- **Transcribed page contents**:
○ ○ ○

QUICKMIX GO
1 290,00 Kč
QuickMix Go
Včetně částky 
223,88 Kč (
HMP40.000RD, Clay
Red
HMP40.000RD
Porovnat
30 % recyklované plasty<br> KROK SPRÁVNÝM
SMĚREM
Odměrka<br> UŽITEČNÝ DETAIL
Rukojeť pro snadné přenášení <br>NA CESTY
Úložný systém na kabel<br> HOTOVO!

○ ○ ○

- **Work request**: Reproduce the records word for word.

- **Response area**:
QUICKMIX GO
1 290,00 Kč
QuickMix Go
Včetně částky 
223,88 Kč (
HMP40.000RD, Clay
Red
HMP40.000RD
Porovnat
30 % recyklované plasty<br> KROK SPRÁVNÝM
SMĚREM
Odměrka<br> UŽITEČNÝ DETAIL
Rukojeť pro snadné přenášení <br>NA CESTY
Úložný systém na kabel<br> HOTOVO!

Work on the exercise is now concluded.